We spoke with the Save Our Seas Foundation CEO Michael Scholl about where his passion for sharks began and what drives it.
How did sharks become an important part of your life?
I grew up in Switzerland, and although it’s a landlocked country, I have always been drawn to the ocean. There was a natural history museum my mom would take us to a couple of times a year. Incidentally, the centrepiece of that museum is the largest stuffed great white shark in the world. It’s a six-metre long animal that was caught in the 1950s just off the coast of France. I remember walking straight past the dinosaurs and stuffed animals and standing in front of this thing and just dreaming. That shark was so huge and for me, magical.

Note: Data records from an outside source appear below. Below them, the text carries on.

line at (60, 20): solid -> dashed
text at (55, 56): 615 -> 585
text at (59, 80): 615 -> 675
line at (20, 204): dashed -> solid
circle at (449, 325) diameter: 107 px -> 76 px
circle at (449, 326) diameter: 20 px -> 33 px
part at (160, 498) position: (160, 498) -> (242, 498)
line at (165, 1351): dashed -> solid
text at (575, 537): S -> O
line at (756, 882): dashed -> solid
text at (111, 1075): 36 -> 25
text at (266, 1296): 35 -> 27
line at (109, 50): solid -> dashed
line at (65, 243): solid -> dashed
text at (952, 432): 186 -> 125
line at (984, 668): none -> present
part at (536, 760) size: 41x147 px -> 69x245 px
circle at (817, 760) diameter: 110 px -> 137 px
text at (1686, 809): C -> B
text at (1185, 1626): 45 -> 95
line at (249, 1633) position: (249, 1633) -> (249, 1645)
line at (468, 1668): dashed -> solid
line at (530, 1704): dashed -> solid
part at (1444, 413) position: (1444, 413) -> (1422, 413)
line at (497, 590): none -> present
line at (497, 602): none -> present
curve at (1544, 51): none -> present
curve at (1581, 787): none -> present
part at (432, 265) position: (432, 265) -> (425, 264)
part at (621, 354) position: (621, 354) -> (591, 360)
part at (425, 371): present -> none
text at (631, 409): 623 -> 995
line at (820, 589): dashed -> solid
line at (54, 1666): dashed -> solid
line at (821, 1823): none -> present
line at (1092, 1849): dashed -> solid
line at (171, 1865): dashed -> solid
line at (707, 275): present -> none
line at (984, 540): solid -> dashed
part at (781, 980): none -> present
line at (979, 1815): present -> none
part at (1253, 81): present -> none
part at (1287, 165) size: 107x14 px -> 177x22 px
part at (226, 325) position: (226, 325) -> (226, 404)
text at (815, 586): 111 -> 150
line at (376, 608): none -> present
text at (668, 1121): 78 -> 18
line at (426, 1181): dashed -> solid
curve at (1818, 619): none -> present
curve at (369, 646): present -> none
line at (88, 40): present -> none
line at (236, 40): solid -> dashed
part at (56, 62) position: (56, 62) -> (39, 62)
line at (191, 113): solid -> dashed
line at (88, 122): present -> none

When did you first see a shark outside of an aquarium?
I was in the Florida Keys and I went on a snorkelling trip on one of those tourist boats with 30 other people. I was the first one in the water and as I jumped in, I looked down and there was a nurse shark swimming 10 metres below me. I’ll never forget it.
How did you end up studying sharks in South Africa?
I started my studies in biology in Switzerland and then went to the University of Aberdeen to complete a marine component. I got my first field experience with sharks at the Sharklab in Bimini (the Bahamas) where I was a volunteer research assistant.
After this I returned to Switzerland. At the time, there was very little interest in sharks in the country. That meant that even though my experience was limited I was kind of a shark specialist in Switzerland. One day, in 1996, somebody called me up and said they were organising a Shark expedition to South Africa for Swiss people. They asked if I’d be interested in coming along to act as
a translator and shark guide.
The trips never materialised, but I did go down to South Africa for an exploratory trip. I quickly realised there was no one, to my knowledge, doing research on white sharks at the time. Here was a place with a massive population of great whites and no one was studying them! I returned to South Africa six months later and ended up staying for almost 10 years.